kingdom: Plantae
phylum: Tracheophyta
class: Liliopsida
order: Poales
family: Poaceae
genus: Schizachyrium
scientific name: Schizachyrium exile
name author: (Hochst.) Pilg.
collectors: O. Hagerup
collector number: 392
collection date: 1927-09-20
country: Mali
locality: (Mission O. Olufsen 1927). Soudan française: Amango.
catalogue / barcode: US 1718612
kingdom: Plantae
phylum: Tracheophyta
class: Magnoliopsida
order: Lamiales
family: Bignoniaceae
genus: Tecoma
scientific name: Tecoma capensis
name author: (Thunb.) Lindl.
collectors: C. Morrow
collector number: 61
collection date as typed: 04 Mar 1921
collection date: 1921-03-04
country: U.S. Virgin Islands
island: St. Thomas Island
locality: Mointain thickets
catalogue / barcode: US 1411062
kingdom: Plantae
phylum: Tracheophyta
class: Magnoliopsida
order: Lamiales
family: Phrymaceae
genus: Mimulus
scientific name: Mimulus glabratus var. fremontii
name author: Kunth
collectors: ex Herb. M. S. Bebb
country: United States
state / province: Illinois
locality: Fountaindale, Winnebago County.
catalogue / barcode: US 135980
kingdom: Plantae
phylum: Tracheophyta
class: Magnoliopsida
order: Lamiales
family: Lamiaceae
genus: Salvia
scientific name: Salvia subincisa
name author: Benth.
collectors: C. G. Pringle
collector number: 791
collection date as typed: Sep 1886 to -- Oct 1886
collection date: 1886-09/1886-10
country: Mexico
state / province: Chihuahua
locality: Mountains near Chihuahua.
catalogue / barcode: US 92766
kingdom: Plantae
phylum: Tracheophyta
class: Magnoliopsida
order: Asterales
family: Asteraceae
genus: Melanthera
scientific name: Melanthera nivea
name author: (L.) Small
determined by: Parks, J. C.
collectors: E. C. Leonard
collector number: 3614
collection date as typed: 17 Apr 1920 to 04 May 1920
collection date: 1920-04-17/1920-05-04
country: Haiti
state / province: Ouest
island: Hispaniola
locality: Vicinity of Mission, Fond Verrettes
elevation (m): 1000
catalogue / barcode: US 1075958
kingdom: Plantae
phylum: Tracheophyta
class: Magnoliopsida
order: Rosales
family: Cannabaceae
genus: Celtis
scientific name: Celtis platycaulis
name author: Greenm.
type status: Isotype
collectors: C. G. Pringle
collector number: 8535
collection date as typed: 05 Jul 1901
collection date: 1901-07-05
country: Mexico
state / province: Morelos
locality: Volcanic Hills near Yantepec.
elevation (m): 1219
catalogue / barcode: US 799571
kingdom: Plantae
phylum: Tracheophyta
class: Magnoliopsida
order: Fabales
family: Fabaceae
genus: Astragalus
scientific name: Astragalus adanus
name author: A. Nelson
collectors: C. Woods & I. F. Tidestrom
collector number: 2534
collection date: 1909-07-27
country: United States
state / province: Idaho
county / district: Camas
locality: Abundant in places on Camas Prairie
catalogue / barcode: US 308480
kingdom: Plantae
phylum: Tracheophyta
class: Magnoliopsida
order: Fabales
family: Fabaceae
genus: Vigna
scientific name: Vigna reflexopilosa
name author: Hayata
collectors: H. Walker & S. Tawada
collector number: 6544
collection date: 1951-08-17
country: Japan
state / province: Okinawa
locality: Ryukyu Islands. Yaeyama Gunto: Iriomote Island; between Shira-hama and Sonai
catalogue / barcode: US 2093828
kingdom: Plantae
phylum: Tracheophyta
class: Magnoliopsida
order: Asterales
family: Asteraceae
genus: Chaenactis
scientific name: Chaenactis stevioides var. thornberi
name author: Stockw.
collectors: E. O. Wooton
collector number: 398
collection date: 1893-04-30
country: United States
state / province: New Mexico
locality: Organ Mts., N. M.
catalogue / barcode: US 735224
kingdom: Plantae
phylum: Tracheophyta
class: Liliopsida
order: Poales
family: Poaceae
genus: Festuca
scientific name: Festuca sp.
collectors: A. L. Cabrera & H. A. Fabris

■ ■ ■ ■ ■

◆ What you have to do: Copy every line of the records above word for word, keeping each line and all punctuation unchanged.

◆ Expected answer:
kingdom: Plantae
phylum: Tracheophyta
class: Liliopsida
order: Poales
family: Poaceae
genus: Schizachyrium
scientific name: Schizachyrium exile
name author: (Hochst.) Pilg.
collectors: O. Hagerup
collector number: 392
collection date: 1927-09-20
country: Mali
locality: (Mission O. Olufsen 1927). Soudan française: Amango.
catalogue / barcode: US 1718612
kingdom: Plantae
phylum: Tracheophyta
class: Magnoliopsida
order: Lamiales
family: Bignoniaceae
genus: Tecoma
scientific name: Tecoma capensis
name author: (Thunb.) Lindl.
collectors: C. Morrow
collector number: 61
collection date as typed: 04 Mar 1921
collection date: 1921-03-04
country: U.S. Virgin Islands
island: St. Thomas Island
locality: Mointain thickets
catalogue / barcode: US 1411062
kingdom: Plantae
phylum: Tracheophyta
class: Magnoliopsida
order: Lamiales
family: Phrymaceae
genus: Mimulus
scientific name: Mimulus glabratus var. fremontii
name author: Kunth
collectors: ex Herb. M. S. Bebb
country: United States
state / province: Illinois
locality: Fountaindale, Winnebago County.
catalogue / barcode: US 135980
kingdom: Plantae
phylum: Tracheophyta
class: Magnoliopsida
order: Lamiales
family: Lamiaceae
genus: Salvia
scientific name: Salvia subincisa
name author: Benth.
collectors: C. G. Pringle
collector number: 791
collection date as typed: Sep 1886 to -- Oct 1886
collection date: 1886-09/1886-10
country: Mexico
state / province: Chihuahua
locality: Mountains near Chihuahua.
catalogue / barcode: US 92766
kingdom: Plantae
phylum: Tracheophyta
class: Magnoliopsida
order: Asterales
family: Asteraceae
genus: Melanthera
scientific name: Melanthera nivea
name author: (L.) Small
determined by: Parks, J. C.
collectors: E. C. Leonard
collector number: 3614
collection date as typed: 17 Apr 1920 to 04 May 1920
collection date: 1920-04-17/1920-05-04
country: Haiti
state / province: Ouest
island: Hispaniola
locality: Vicinity of Mission, Fond Verrettes
elevation (m): 1000
catalogue / barcode: US 1075958
kingdom: Plantae
phylum: Tracheophyta
class: Magnoliopsida
order: Rosales
family: Cannabaceae
genus: Celtis
scientific name: Celtis platycaulis
name author: Greenm.
type status: Isotype
collectors: C. G. Pringle
collector number: 8535
collection date as typed: 05 Jul 1901
collection date: 1901-07-05
country: Mexico
state / province: Morelos
locality: Volcanic Hills near Yantepec.
elevation (m): 1219
catalogue / barcode: US 799571
kingdom: Plantae
phylum: Tracheophyta
class: Magnoliopsida
order: Fabales
family: Fabaceae
genus: Astragalus
scientific name: Astragalus adanus
name author: A. Nelson
collectors: C. Woods & I. F. Tidestrom
collector number: 2534
collection date: 1909-07-27
country: United States
state / province: Idaho
county / district: Camas
locality: Abundant in places on Camas Prairie
catalogue / barcode: US 308480
kingdom: Plantae
phylum: Tracheophyta
class: Magnoliopsida
order: Fabales
family: Fabaceae
genus: Vigna
scientific name: Vigna reflexopilosa
name author: Hayata
collectors: H. Walker & S. Tawada
collector number: 6544
collection date: 1951-08-17
country: Japan
state / province: Okinawa
locality: Ryukyu Islands. Yaeyama Gunto: Iriomote Island; between Shira-hama and Sonai
catalogue / barcode: US 2093828
kingdom: Plantae
phylum: Tracheophyta
class: Magnoliopsida
order: Asterales
family: Asteraceae
genus: Chaenactis
scientific name: Chaenactis stevioides var. thornberi
name author: Stockw.
collectors: E. O. Wooton
collector number: 398
collection date: 1893-04-30
country: United States
state / province: New Mexico
locality: Organ Mts., N. M.
catalogue / barcode: US 735224
kingdom: Plantae
phylum: Tracheophyta
class: Liliopsida
order: Poales
family: Poaceae
genus: Festuca
scientific name: Festuca sp.
collectors: A. L. Cabrera & H. A. Fabris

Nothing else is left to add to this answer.